● **What is needed**
Quote the records word for word, starting at the line that contains "On Sunday, when" and continuing through the final line of the records. Leave the pictures out.

###

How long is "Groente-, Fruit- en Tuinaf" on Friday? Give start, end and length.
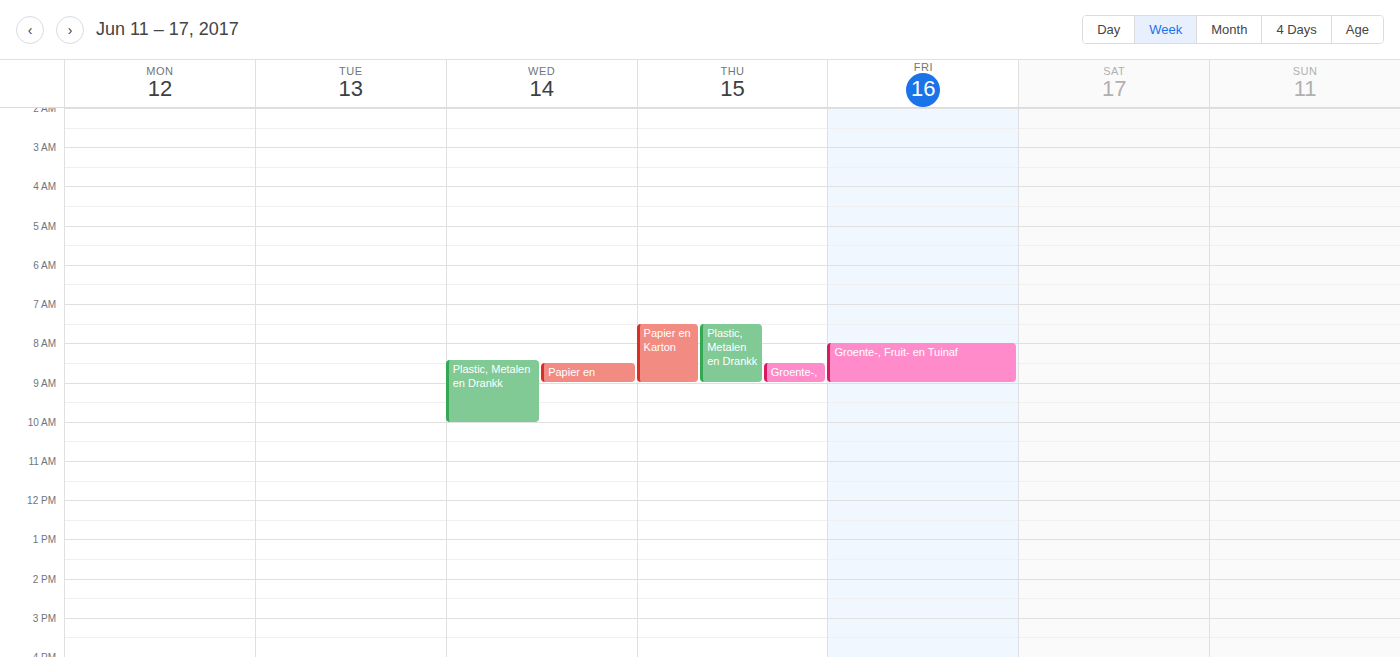
8:00 AM to 9:00 AM, 1 hour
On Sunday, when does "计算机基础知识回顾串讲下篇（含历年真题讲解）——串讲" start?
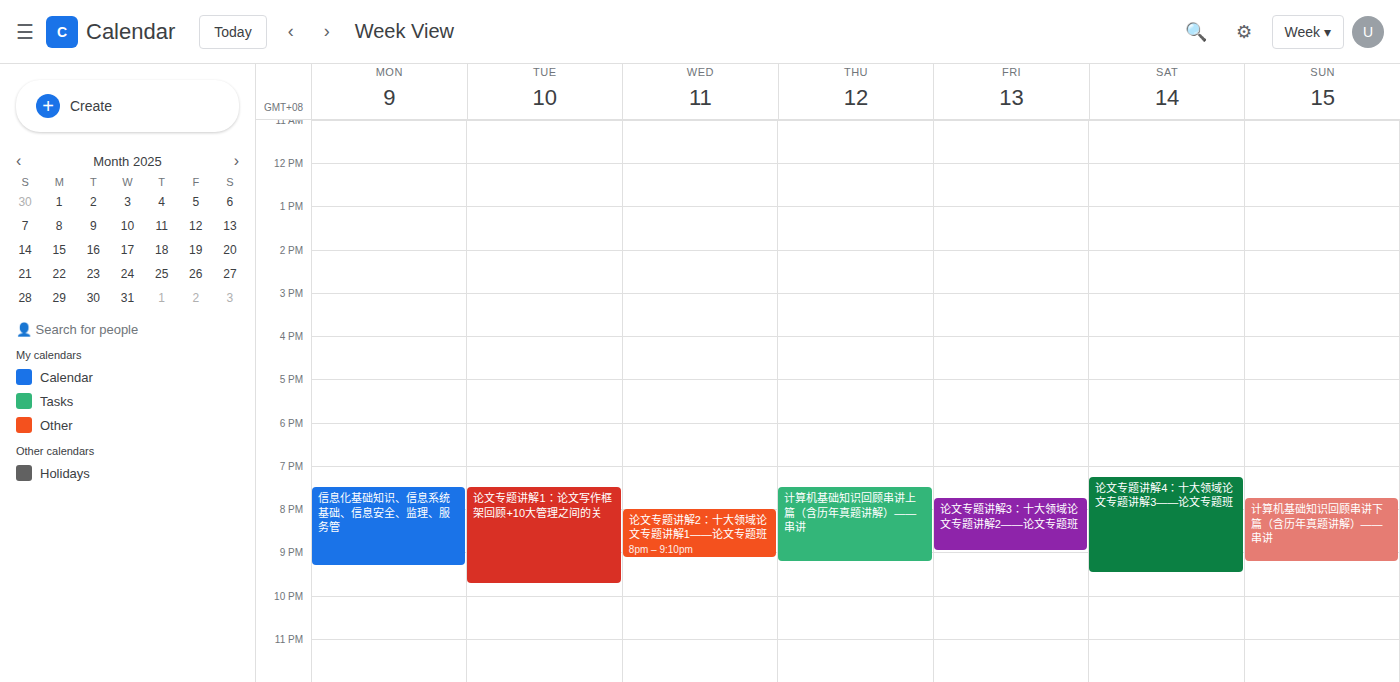
7:45 PM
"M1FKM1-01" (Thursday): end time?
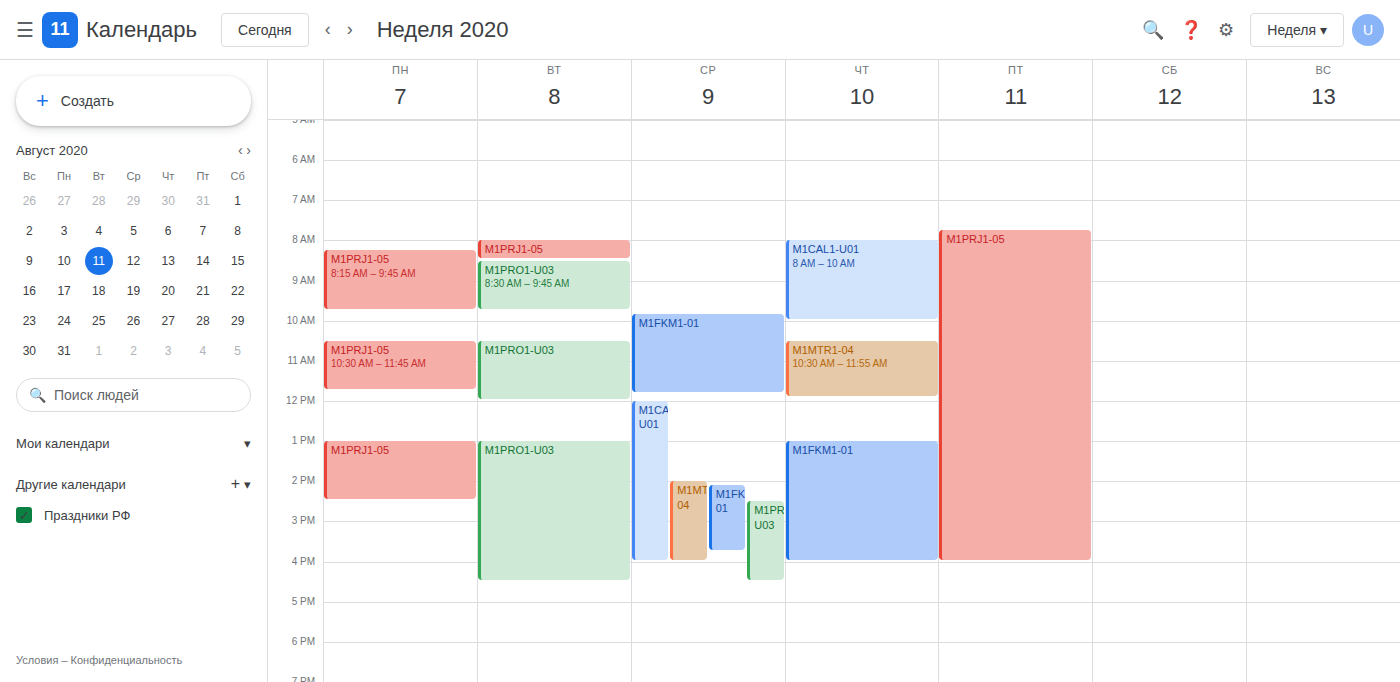
4:00 PM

###

● **Solution**
On Sunday, when does "计算机基础知识回顾串讲下篇（含历年真题讲解）——串讲" start?
7:45 PM
"M1FKM1-01" (Thursday): end time?
4:00 PM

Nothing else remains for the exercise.